2. You are wearing the same clothes for the race that you wear to the office for work.
3. You have been out there for 3.5+ hours for a 13.1 mile race, are about 35 years old and your mother/grandmother who is cheering for you can keep up the same pace.
4. A mother pushing a two child baby stroller, while walking on the sidewalk, is beating you.
5. Average marathoners, who ran double the distance, are beating you as you complete the 13.1 mile race.
6. Spectators only know you are a race participant because of the race number you are wearing.
7. You are not sweating. At all. In fact you probably don't even need to bother showering that day.
8. You can eat a take out meal while participating in the event.

Friday, September 10, 2010

Muffin Top

Cute name, right?
Or maybe it's the name of a new bakery, ala Elaine from a Seinfeld episode? "Elaine: Oh yeah. It's the best part. It's crunchy, it's explosive, it's where the muffin breaks free of the pan and sort of does it's own thing. I'll tell you. That's a million dollar idea right there. Just sell the tops."

Actually Muffin Top is what Jan is calling my belly, because apparently I've put on a few pounds and am now shaped like a muffin top. This is not a complement. A zipper broke on a pair of my Dockers last week. For awhile I thought this was a defective pair of pants, but now I'm wondering, was it my muffin top belly breaking free and doing it's own thing, stretching the pants beyond limits?

Since I'm not opening a bakery anytime soon, I guess the cookie consumption has to drop, the alcohol cut to 2 or 3 days a week and the running mileage boosted upwards. Who knows, maybe I'll actually be able to run fast again.

Thursday, September 2, 2010

TrailRunner?


For reasons I do not understand, once you become a member of the U.S. Snowshoe Association, you receive a complimentary year's subscription to TrailRunner magazine.
I haven't read a magazine that makes me feel so inferior since browsing through a Muscle & Fitness issue at the car repair shop a few months ago. I'm a toothpick, always have been, evidently always will be and seeing these airbrushed, tanned, men with bulging muscles is not good for my ego.

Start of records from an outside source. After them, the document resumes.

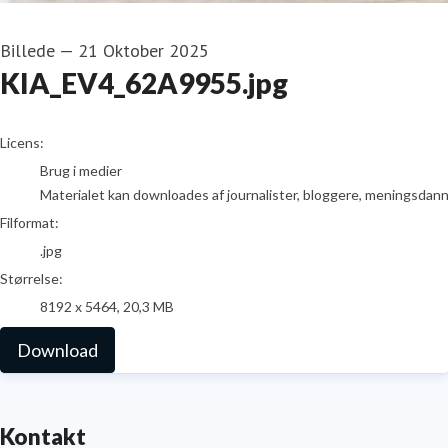
Billede
—
21 Oktober 2025
KIA_EV4_62A9955.jpg
go to media item
Licens:
Brug i medier
Materialet kan downloades af journalister, bloggere, meningsdanner
Filformat:
.jpg
Størrelse:
8192 x 5464, 20,3 MB
Download
Kontakt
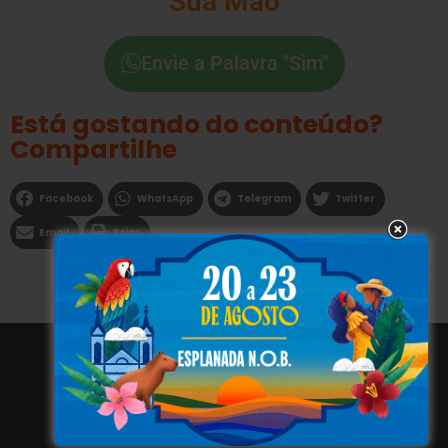
Sua Mão
Envie a Palavra "Sim"
Está gostando do conteúdo?
Compartilhe
Facebook
WhatsApp
Telegram
Twitter
Email
Print
Todos os direitos reservados a WEBFAVORITA.COM.BR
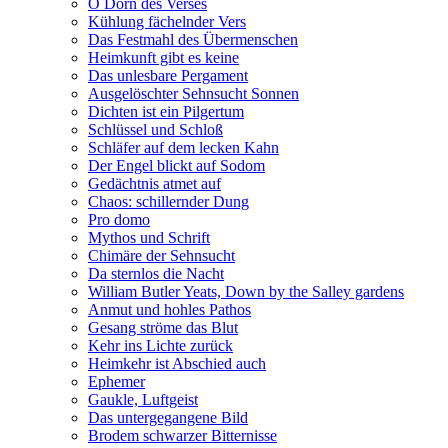
O Dorn des Verses
Kühlung fächelnder Vers
Das Festmahl des Übermenschen
Heimkunft gibt es keine
Das unlesbare Pergament
Ausgelöschter Sehnsucht Sonnen
Dichten ist ein Pilgertum
Schlüssel und Schloß
Schläfer auf dem lecken Kahn
Der Engel blickt auf Sodom
Gedächtnis atmet auf
Chaos: schillernder Dung
Pro domo
Mythos und Schrift
Chimäre der Sehnsucht
Da sternlos die Nacht
William Butler Yeats, Down by the Salley gardens
Anmut und hohles Pathos
Gesang ströme das Blut
Kehr ins Lichte zurück
Heimkehr ist Abschied auch
Ephemer
Gaukle, Luftgeist
Das untergegangene Bild
Brodem schwarzer Bitternisse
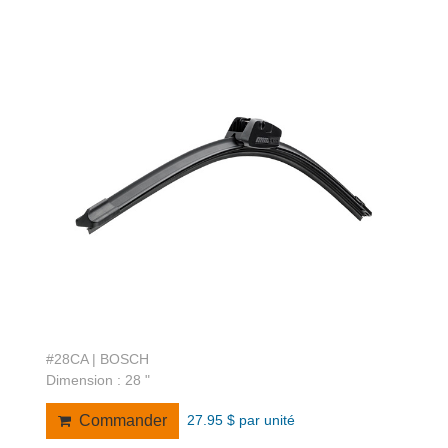
#28CA | BOSCH
Dimension : 28 "
27.95 $ par unité
Commander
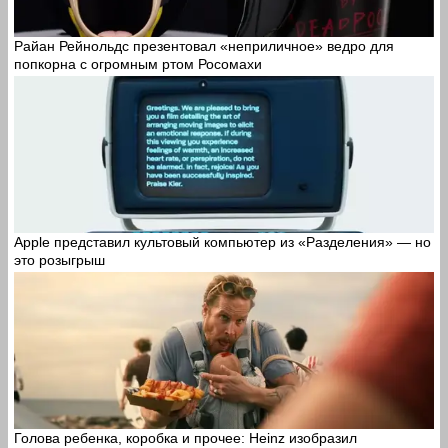
Райан Рейнольдс презентовал «неприличное» ведро для
попкорна с огромным ртом Росомахи
Apple представил культовый компьютер из «Разделения» — но
это розыгрыш
Голова ребенка, коробка и прочее: Heinz изобразил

One might ask, "Mike, you're a runner, how could a running magazine make you feel inferior"? A logical question.
Evidently one is not a "real" trail runner unless you do a 100 mile race. But, not just any 100 mile race, as if that isn't a ridiculous enough distance. Nooo, my friends. Maybe you opt for the Vermont 100 as your race? 100 miles, that is my house in Spencerport, NY to Rich stadium (home of the world famous Buffalo Bills)in Orchard Park, NY and back again! Vermont has "little" hills and dirt roads with climbing totals of only 14,160 feet (similar to climbing Pike's Peak). 70% of entrants complete this baby of a course.
No, if you really are going to do 100 miles why not try the Hardrock 100 in the Silverton Colorado area, 33,992 feet of climb and 33,992 feet of descent for a total elevation change of 67,984 feet with an average elevation of 11,186 feet - low point 7,680 feet (Ouray) and high point 14,048 feet (Handies Peak). Then maybe, just maybe, you will be considered an ultrarunner.
Hardrock is one example, there are many other races available. Perusing Trailrunner, reading the descriptions of running at night, temporarily losing your mind after 15 hours of being in the deep forests, walking/running/jogging over boulders, down steep ravines, across streams probably isn't my cup of tea.

I do like wearing trail shoes though, they are damn comfortable while I'm sitting at my desk in the library.